→ DOCUMENT TEXT:
_ _ _
The median age in the village was 41 years. 25.7% of residents were under the age of 18; 5.8% were between the ages of 18 and 24; 23.5% were from 25 to 44; 25.1% were from 45 to 64; and 19.9% were 65 years of age or older. The gender makeup of the village was 46.9% male and 53.1% female.

===2000 census===
As of the census of 2000, there were 4,290 people, 1,717 households, and 1,167 families living in the village. The population density was 1,009.2 PD/sqmi. There were 1,807 housing units at an average density of 425.1 /sqmi. The racial makeup of the village was 91.54% White, 0.47% African American, 0.33% Native American, 0.51% Asian, 5.78% from other races, and 1.38% from two or more races. Hispanic or Latino of any race were 12.42% of the population.

There were 1,717 households, out of which 33.0% had children under the age of 18 living with them, 58.0% were married couples living together, 7.3% had a female householder with no husband present, and 32.0% were non-families. 29.8% of all households were made up of individuals, and 15.1% had someone living alone who was 65 years of age or older. The average household size was 2.44, and the average family size was 3.05.

In the village, the population was spread out, with 26.4% under the age of 18, 7.1% from 18 to 24, 26.3% from 25 to 44, 20.1% from 45 to 64, and 20.0% who were 65 years of age or older. The median age was 38 years. For every 100 females there were 89.7 males. For every 100 females age 18 and over, there were 83.9 males.

The median income for a household in the village was $43,155, and the median income for a family was $52,050. Males had a median income of $37,243 versus $25,990 for females. The per capita income for the village was $21,971. About 1.8% of families and 4.4% of the population were below the poverty line, including 4.8% of those under age 18 and 3.1% of those age 65 or over.
_ _ _
→ SOURCE INFORMATION:
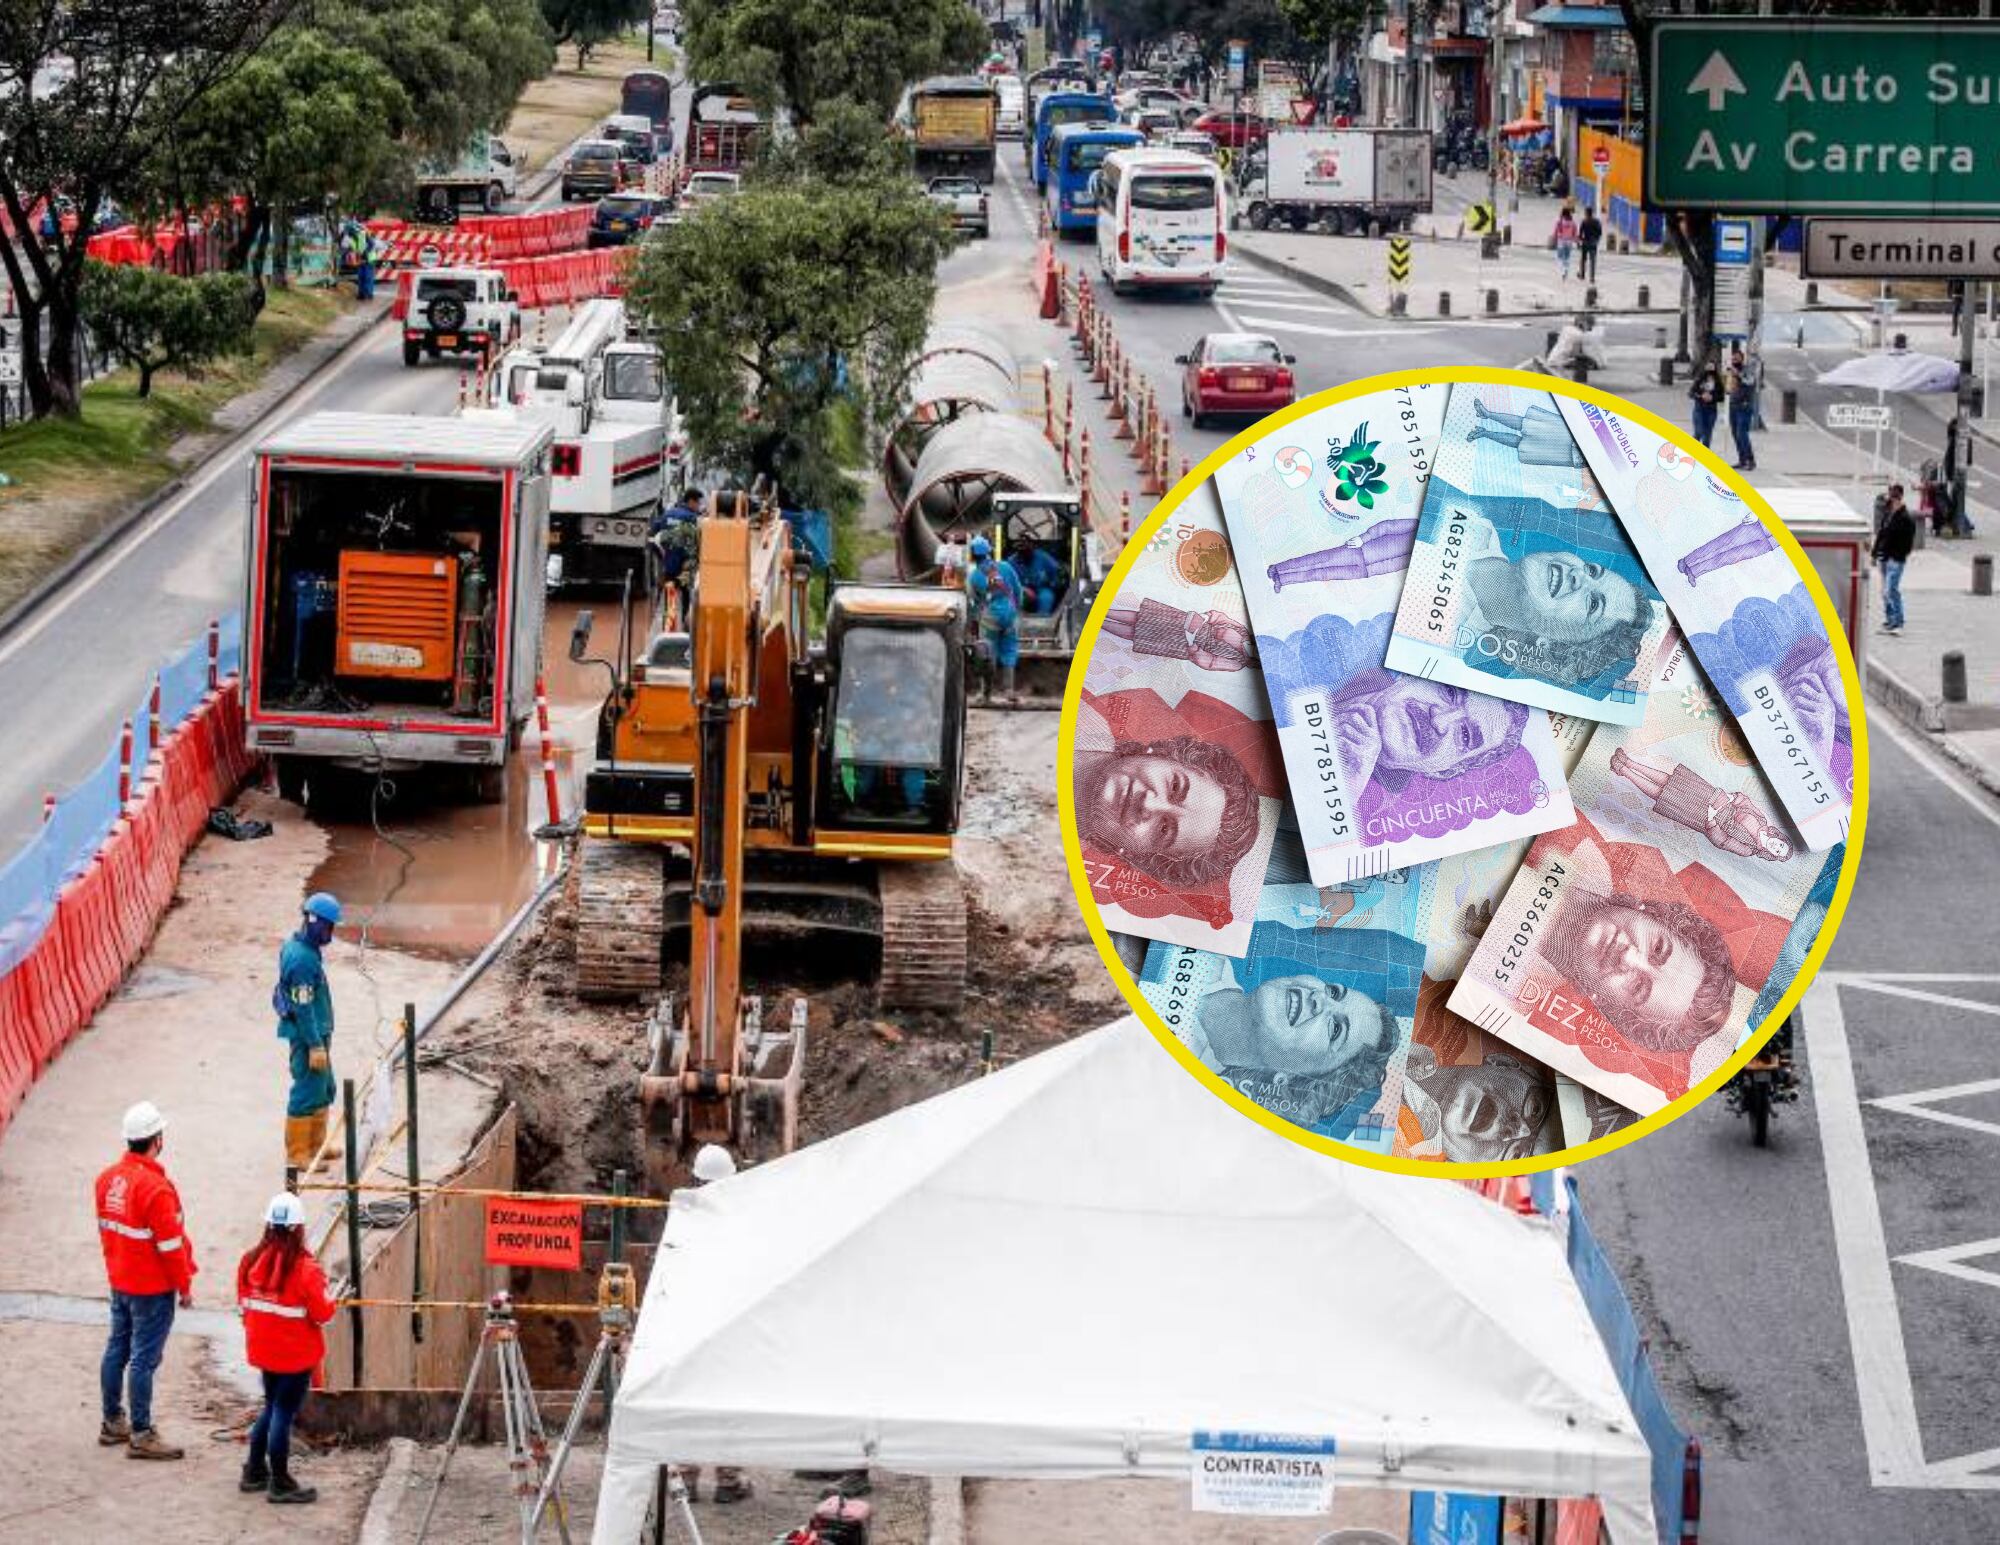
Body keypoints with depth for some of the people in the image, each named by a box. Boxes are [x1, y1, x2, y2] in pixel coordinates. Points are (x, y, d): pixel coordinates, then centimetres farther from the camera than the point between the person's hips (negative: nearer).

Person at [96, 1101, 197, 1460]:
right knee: (144, 1359, -3)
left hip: (119, 1281, 8)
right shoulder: (155, 1187, -24)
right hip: (153, 1288, -8)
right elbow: (170, 1244, -20)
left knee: (117, 1350, 17)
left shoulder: (108, 1179, 1)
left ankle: (113, 1422, 28)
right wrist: (185, 1287, -10)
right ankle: (141, 1435, 2)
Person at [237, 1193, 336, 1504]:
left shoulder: (250, 1261, -4)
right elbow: (321, 1313, -16)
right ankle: (280, 1484, 11)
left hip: (262, 1349, 6)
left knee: (271, 1407, 22)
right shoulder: (304, 1269, -21)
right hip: (296, 1355, -6)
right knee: (284, 1412, 3)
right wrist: (331, 1300, 5)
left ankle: (255, 1472, 29)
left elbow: (244, 1304, 7)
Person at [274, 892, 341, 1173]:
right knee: (308, 1093, -1)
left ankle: (316, 1143, 32)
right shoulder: (302, 959, -25)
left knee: (324, 1089, 20)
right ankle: (297, 1153, 8)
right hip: (307, 1036, -10)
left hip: (317, 1032, 10)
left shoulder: (297, 947, 7)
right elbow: (303, 1007, -24)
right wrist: (315, 1046, -21)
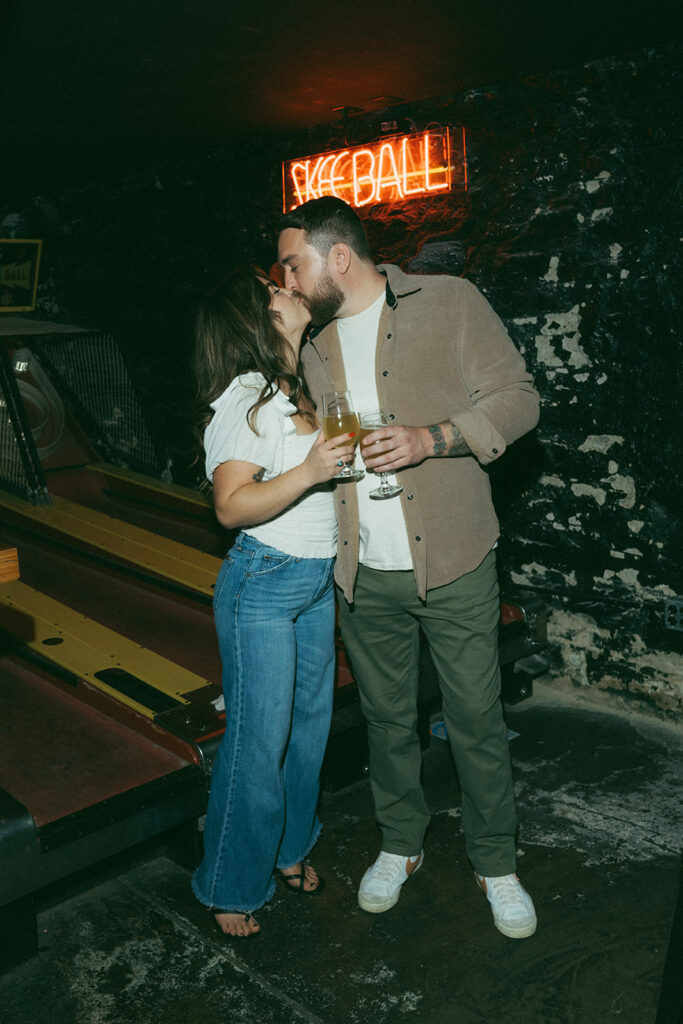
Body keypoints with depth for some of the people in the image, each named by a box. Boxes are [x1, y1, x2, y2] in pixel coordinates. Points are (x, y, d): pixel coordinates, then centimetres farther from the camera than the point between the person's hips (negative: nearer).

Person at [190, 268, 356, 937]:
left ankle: (288, 847, 39)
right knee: (259, 740, 1)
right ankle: (231, 887, 22)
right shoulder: (245, 397, -16)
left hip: (318, 581, 8)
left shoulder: (295, 388, 10)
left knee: (309, 723, 17)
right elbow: (232, 506, -22)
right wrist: (307, 471, -31)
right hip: (263, 585, -8)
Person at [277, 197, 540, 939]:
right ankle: (399, 845, 38)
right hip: (365, 574, 5)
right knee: (386, 717, 16)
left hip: (453, 566, -4)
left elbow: (516, 399, -8)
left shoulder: (449, 302, -4)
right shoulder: (317, 350, 13)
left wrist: (431, 438, -20)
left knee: (476, 720, 7)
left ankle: (495, 864, 29)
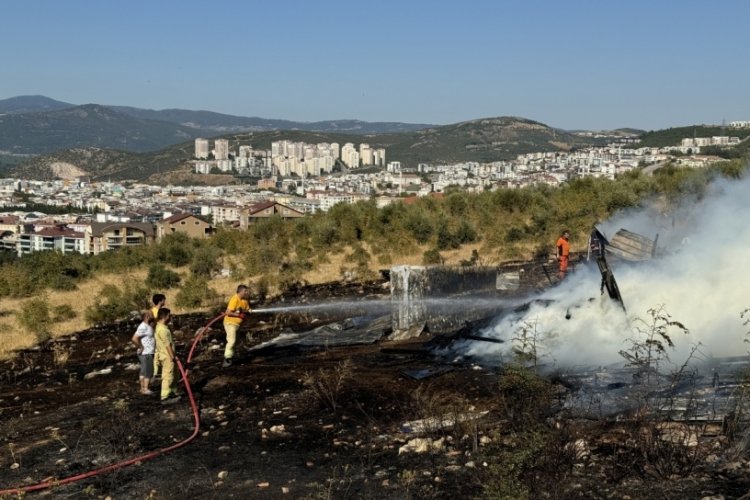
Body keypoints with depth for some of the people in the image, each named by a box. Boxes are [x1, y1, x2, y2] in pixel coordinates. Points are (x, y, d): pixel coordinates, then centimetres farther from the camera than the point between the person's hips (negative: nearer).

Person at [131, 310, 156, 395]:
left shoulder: (148, 325, 9)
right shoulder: (143, 327, -20)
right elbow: (134, 338, -27)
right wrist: (140, 347, -18)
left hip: (147, 353, 10)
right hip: (146, 353, -10)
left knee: (144, 371, 14)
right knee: (148, 372, -6)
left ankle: (143, 388, 21)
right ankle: (145, 389, -3)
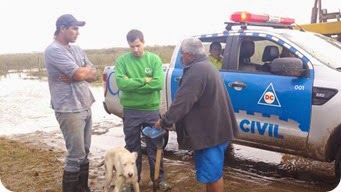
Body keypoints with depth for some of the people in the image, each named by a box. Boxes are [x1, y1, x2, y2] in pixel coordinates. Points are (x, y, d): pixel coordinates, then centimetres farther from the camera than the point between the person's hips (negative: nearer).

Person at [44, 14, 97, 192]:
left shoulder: (77, 50, 13)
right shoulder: (53, 50, -13)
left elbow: (93, 75, 9)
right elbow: (80, 74, -20)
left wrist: (78, 74, -10)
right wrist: (87, 68, 2)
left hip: (85, 107, 8)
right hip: (69, 110, -8)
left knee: (84, 152, 15)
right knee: (76, 155, -2)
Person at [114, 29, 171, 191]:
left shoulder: (154, 59, -3)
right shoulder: (122, 61, -4)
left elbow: (158, 83, -16)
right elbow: (121, 83, -18)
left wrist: (133, 84, -17)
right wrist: (144, 80, -17)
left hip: (152, 110, 0)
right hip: (130, 111, 0)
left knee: (155, 146, 12)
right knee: (132, 147, 13)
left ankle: (159, 179, 27)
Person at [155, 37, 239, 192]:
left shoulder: (197, 70, -20)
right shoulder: (206, 66, 16)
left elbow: (182, 102, -22)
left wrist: (164, 121, -12)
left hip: (210, 131, -11)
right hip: (214, 128, 11)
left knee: (212, 173, 1)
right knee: (211, 171, 21)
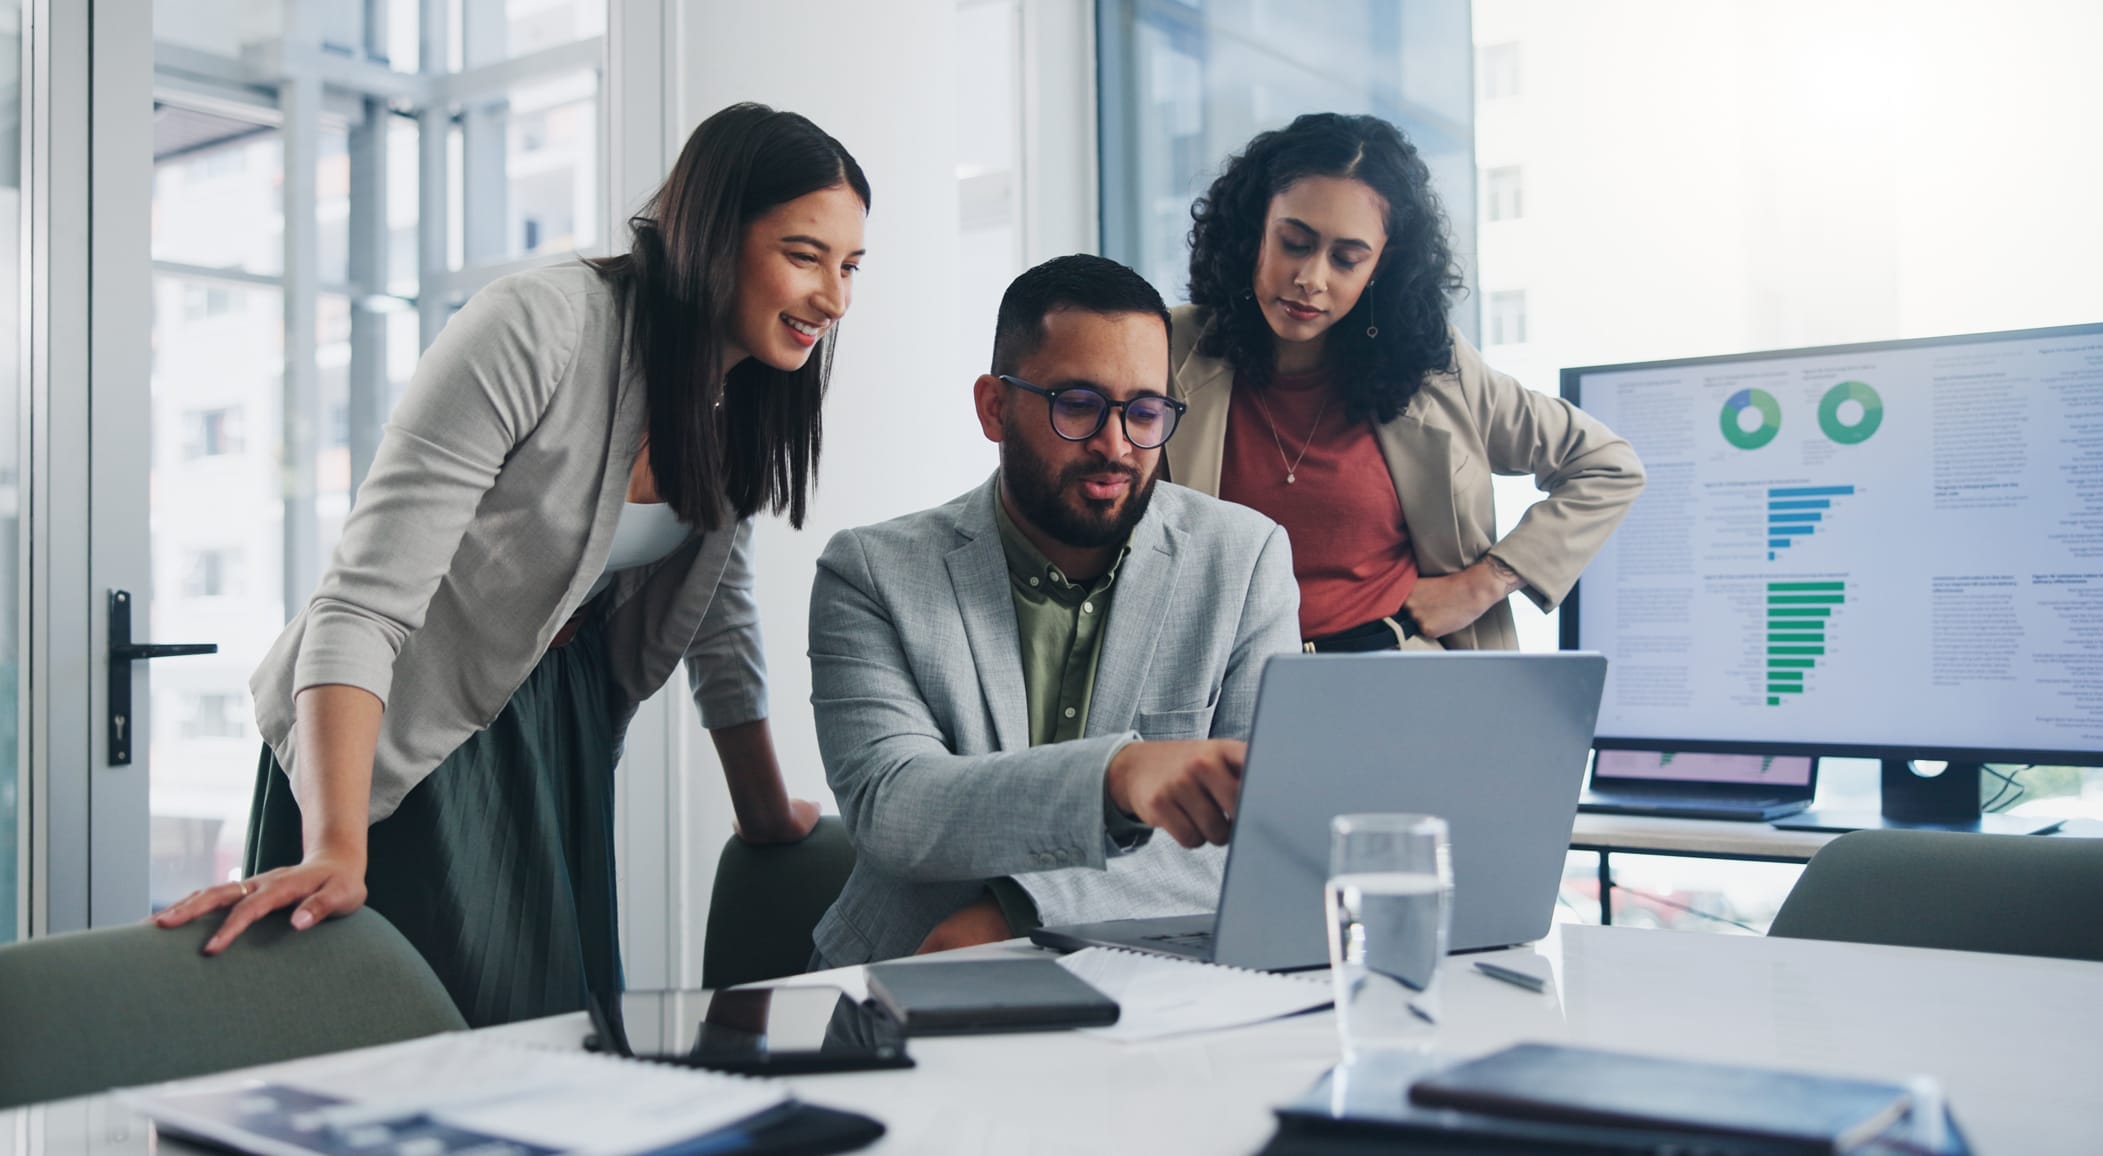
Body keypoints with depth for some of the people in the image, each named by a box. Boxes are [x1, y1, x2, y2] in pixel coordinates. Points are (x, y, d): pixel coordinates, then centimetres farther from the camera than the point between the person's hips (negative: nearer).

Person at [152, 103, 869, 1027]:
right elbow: (365, 601, -30)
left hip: (556, 733, 7)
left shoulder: (741, 395, -3)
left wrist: (769, 815, 11)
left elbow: (721, 618, 9)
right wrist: (334, 852, -39)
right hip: (402, 743, -6)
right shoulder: (538, 328, -26)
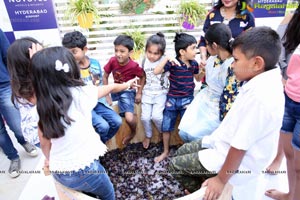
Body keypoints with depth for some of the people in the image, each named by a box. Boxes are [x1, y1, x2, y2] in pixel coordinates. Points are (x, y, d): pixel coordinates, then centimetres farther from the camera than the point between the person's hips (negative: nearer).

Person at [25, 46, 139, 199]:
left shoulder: (43, 106, -6)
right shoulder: (81, 93, -18)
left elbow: (44, 143, 5)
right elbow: (111, 88, 2)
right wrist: (127, 84, 22)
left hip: (58, 172, 4)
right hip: (83, 170, -4)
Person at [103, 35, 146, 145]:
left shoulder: (134, 66, -24)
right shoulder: (112, 61, -15)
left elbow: (143, 77, -4)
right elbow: (105, 77, -3)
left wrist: (139, 93, -5)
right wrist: (107, 95, -4)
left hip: (128, 91, -5)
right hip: (115, 90, 5)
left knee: (129, 118, -22)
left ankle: (133, 133, 14)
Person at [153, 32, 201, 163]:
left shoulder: (194, 64, -1)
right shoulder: (173, 63, -14)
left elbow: (198, 78, 17)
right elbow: (156, 72, -24)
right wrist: (166, 59, -31)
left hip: (187, 100, 2)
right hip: (172, 99, -2)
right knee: (166, 127, 9)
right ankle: (165, 152, 31)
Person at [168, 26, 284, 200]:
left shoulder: (259, 97, -35)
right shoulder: (266, 80, -6)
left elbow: (239, 147, -28)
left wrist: (221, 180, -17)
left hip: (236, 162, -9)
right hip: (226, 144, 9)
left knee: (175, 165, 0)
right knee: (182, 152, 17)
_ _ _
Write out the part of the census text that opens with the words "In the village, the" and closes with "were 83.9 males.", replacing "spread out" with "distributed". Work from the census text alone, not from the records.

In the village, the population was distributed, with 26.4% under the age of 18, 7.1% from 18 to 24, 26.3% from 25 to 44, 20.1% from 45 to 64, and 20.0% who were 65 years of age or older. The median age was 38 years. For every 100 females there were 89.7 males. For every 100 females age 18 and over, there were 83.9 males.